[Records taken from a data source]
··········
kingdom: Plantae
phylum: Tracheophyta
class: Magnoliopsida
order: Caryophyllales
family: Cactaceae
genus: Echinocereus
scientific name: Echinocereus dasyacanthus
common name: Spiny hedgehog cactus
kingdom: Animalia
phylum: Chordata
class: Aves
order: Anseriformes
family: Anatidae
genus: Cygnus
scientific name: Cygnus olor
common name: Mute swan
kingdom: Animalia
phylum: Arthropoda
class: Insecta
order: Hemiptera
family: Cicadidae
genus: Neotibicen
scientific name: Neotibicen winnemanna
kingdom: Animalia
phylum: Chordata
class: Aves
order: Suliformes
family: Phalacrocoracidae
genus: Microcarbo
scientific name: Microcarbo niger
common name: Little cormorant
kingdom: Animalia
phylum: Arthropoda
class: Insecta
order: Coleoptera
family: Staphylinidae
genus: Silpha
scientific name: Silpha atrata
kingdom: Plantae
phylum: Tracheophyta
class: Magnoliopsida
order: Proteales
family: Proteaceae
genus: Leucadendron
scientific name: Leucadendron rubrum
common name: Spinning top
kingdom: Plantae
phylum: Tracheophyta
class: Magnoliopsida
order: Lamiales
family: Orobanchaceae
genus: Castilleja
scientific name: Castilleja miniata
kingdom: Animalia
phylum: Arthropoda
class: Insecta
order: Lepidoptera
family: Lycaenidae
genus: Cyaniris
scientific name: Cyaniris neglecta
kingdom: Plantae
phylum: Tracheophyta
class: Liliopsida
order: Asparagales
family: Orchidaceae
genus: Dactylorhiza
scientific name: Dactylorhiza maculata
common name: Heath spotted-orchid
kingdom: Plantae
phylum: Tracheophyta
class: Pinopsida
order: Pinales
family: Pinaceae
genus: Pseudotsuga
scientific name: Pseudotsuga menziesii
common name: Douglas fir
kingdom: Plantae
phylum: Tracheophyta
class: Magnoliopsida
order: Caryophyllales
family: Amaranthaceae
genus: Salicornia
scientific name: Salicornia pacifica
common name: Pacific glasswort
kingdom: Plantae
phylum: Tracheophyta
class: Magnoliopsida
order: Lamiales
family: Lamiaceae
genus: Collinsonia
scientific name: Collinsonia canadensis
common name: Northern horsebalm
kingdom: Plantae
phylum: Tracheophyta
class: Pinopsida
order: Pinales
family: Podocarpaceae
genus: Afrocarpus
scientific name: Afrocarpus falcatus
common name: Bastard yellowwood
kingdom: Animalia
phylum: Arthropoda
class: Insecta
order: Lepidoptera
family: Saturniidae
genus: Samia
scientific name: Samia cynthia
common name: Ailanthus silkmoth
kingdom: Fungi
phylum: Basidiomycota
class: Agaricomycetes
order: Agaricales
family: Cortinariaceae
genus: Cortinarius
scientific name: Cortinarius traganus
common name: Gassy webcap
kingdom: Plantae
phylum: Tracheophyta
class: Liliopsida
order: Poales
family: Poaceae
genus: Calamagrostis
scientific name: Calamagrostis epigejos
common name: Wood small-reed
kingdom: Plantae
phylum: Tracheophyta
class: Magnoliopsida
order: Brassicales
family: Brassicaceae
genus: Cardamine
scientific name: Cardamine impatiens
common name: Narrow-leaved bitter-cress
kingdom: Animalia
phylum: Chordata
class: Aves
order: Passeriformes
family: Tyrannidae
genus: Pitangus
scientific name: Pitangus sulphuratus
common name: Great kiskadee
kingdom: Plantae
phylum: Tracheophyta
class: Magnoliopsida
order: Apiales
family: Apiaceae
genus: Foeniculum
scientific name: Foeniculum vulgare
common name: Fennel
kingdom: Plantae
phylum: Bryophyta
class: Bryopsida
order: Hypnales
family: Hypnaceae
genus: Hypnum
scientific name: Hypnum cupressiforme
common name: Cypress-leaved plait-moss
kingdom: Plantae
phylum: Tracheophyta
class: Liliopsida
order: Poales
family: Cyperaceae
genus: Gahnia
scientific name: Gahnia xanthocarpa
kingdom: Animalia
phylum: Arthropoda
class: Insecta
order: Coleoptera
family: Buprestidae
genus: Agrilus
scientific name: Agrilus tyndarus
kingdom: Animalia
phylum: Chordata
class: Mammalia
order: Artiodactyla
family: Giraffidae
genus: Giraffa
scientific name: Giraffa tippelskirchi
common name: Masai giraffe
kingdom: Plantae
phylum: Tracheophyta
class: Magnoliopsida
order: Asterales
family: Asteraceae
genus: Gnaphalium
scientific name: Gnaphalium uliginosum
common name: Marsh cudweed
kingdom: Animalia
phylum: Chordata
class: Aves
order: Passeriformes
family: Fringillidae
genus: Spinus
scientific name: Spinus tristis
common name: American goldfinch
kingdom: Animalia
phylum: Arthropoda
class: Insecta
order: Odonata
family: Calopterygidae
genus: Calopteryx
··········
# Exercise brief
Retype all of the lines above, keeping every word, letter and punctuation mark unchanged.

# Correct result
kingdom: Plantae
phylum: Tracheophyta
class: Magnoliopsida
order: Caryophyllales
family: Cactaceae
genus: Echinocereus
scientific name: Echinocereus dasyacanthus
common name: Spiny hedgehog cactus
kingdom: Animalia
phylum: Chordata
class: Aves
order: Anseriformes
family: Anatidae
genus: Cygnus
scientific name: Cygnus olor
common name: Mute swan
kingdom: Animalia
phylum: Arthropoda
class: Insecta
order: Hemiptera
family: Cicadidae
genus: Neotibicen
scientific name: Neotibicen winnemanna
kingdom: Animalia
phylum: Chordata
class: Aves
order: Suliformes
family: Phalacrocoracidae
genus: Microcarbo
scientific name: Microcarbo niger
common name: Little cormorant
kingdom: Animalia
phylum: Arthropoda
class: Insecta
order: Coleoptera
family: Staphylinidae
genus: Silpha
scientific name: Silpha atrata
kingdom: Plantae
phylum: Tracheophyta
class: Magnoliopsida
order: Proteales
family: Proteaceae
genus: Leucadendron
scientific name: Leucadendron rubrum
common name: Spinning top
kingdom: Plantae
phylum: Tracheophyta
class: Magnoliopsida
order: Lamiales
family: Orobanchaceae
genus: Castilleja
scientific name: Castilleja miniata
kingdom: Animalia
phylum: Arthropoda
class: Insecta
order: Lepidoptera
family: Lycaenidae
genus: Cyaniris
scientific name: Cyaniris neglecta
kingdom: Plantae
phylum: Tracheophyta
class: Liliopsida
order: Asparagales
family: Orchidaceae
genus: Dactylorhiza
scientific name: Dactylorhiza maculata
common name: Heath spotted-orchid
kingdom: Plantae
phylum: Tracheophyta
class: Pinopsida
order: Pinales
family: Pinaceae
genus: Pseudotsuga
scientific name: Pseudotsuga menziesii
common name: Douglas fir
kingdom: Plantae
phylum: Tracheophyta
class: Magnoliopsida
order: Caryophyllales
family: Amaranthaceae
genus: Salicornia
scientific name: Salicornia pacifica
common name: Pacific glasswort
kingdom: Plantae
phylum: Tracheophyta
class: Magnoliopsida
order: Lamiales
family: Lamiaceae
genus: Collinsonia
scientific name: Collinsonia canadensis
common name: Northern horsebalm
kingdom: Plantae
phylum: Tracheophyta
class: Pinopsida
order: Pinales
family: Podocarpaceae
genus: Afrocarpus
scientific name: Afrocarpus falcatus
common name: Bastard yellowwood
kingdom: Animalia
phylum: Arthropoda
class: Insecta
order: Lepidoptera
family: Saturniidae
genus: Samia
scientific name: Samia cynthia
common name: Ailanthus silkmoth
kingdom: Fungi
phylum: Basidiomycota
class: Agaricomycetes
order: Agaricales
family: Cortinariaceae
genus: Cortinarius
scientific name: Cortinarius traganus
common name: Gassy webcap
kingdom: Plantae
phylum: Tracheophyta
class: Liliopsida
order: Poales
family: Poaceae
genus: Calamagrostis
scientific name: Calamagrostis epigejos
common name: Wood small-reed
kingdom: Plantae
phylum: Tracheophyta
class: Magnoliopsida
order: Brassicales
family: Brassicaceae
genus: Cardamine
scientific name: Cardamine impatiens
common name: Narrow-leaved bitter-cress
kingdom: Animalia
phylum: Chordata
class: Aves
order: Passeriformes
family: Tyrannidae
genus: Pitangus
scientific name: Pitangus sulphuratus
common name: Great kiskadee
kingdom: Plantae
phylum: Tracheophyta
class: Magnoliopsida
order: Apiales
family: Apiaceae
genus: Foeniculum
scientific name: Foeniculum vulgare
common name: Fennel
kingdom: Plantae
phylum: Bryophyta
class: Bryopsida
order: Hypnales
family: Hypnaceae
genus: Hypnum
scientific name: Hypnum cupressiforme
common name: Cypress-leaved plait-moss
kingdom: Plantae
phylum: Tracheophyta
class: Liliopsida
order: Poales
family: Cyperaceae
genus: Gahnia
scientific name: Gahnia xanthocarpa
kingdom: Animalia
phylum: Arthropoda
class: Insecta
order: Coleoptera
family: Buprestidae
genus: Agrilus
scientific name: Agrilus tyndarus
kingdom: Animalia
phylum: Chordata
class: Mammalia
order: Artiodactyla
family: Giraffidae
genus: Giraffa
scientific name: Giraffa tippelskirchi
common name: Masai giraffe
kingdom: Plantae
phylum: Tracheophyta
class: Magnoliopsida
order: Asterales
family: Asteraceae
genus: Gnaphalium
scientific name: Gnaphalium uliginosum
common name: Marsh cudweed
kingdom: Animalia
phylum: Chordata
class: Aves
order: Passeriformes
family: Fringillidae
genus: Spinus
scientific name: Spinus tristis
common name: American goldfinch
kingdom: Animalia
phylum: Arthropoda
class: Insecta
order: Odonata
family: Calopterygidae
genus: Calopteryx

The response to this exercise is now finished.